Carbapenem resistance mechanisms among blood isolates of Klebsiella pneumoniae and Escherichia coli

The purpose of this study was to characterize the different mechanisms of carbapenem resistance among blood isolates of Klebsiella pneumoniae and Escherichia coli. Meropenem resistant isolates were included. Antimicrobial susceptibility testing, phenotypic and genotypic detection of carbapenemase production were performed. Genetic relatedness of blaNDM-1 producers was determined by pulsed-filed gel electrophoresis (PFGE) typing. The relatedness of blaNDM-1 carrying plasmids was studied by plasmid restriction fragment length polymorphisms (pRFLP) and polymerase chain reaction (PCR) based replicon typing (PBRT). For the carbapenem gene negative isolates, other possible mechanism of carbapenem resistance such as role of outer membrane porin loss with ESBL or AmpC production, and efflux pumps were analyzed. Among the 162 isolates studied, 1 (0.6%) was found to be blaKPC-3 producer and 42.5% were blaNDM-1 producers. All the isolates were multidrug resistant; two isolates carried both blaNDM-1 and blaVIM-2. PFGE determined blaNDM-1 producers were non-related. The plasmids harbouring blaNDM-1belonged to two major incompatibility plasmid types, IncL/M and IncA/C. IncL/M is a novel plasmid group reported firstly from this region. A clonal outbreak of blaIMP-1 K. pneumoniae was identified during this study.

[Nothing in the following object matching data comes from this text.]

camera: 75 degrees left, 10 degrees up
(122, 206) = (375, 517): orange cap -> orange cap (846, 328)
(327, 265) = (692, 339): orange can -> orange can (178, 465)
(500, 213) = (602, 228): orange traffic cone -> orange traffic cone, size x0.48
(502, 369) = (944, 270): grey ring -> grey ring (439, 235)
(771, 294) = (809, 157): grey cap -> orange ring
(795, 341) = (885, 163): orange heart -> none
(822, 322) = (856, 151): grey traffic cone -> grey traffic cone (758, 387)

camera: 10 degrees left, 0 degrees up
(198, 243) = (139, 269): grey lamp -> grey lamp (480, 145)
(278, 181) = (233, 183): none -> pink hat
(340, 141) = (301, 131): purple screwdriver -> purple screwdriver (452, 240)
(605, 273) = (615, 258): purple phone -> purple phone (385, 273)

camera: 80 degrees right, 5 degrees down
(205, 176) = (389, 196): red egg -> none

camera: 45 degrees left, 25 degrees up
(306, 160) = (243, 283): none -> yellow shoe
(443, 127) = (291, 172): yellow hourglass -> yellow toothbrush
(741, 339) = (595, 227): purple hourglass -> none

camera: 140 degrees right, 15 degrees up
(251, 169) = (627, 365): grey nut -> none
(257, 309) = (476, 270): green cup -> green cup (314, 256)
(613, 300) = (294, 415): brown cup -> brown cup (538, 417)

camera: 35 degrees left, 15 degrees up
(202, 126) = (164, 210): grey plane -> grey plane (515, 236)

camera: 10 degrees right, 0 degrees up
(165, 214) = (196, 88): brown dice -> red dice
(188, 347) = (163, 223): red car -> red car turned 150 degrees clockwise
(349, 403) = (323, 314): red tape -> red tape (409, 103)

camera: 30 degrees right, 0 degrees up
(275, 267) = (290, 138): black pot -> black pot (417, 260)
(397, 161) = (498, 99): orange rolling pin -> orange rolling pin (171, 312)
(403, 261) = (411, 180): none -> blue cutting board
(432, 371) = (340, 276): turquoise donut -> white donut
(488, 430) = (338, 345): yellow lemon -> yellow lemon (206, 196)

This is the first report on the emergence of K. pneumoniae producing blaIMP-1 from South India and blaKPC-3 from India. The study suggest including ertapenem in the routine susceptibility screening to find the true rate of KPC producers in Indian hospitals. Colistin and tigecycline are two drugs that have activity but both have developed resistance. Selection of an appropriate initial antibiotic regimen for empiric therapy, rotation of different antibiotic classes and judicious use of antibiotics are essential.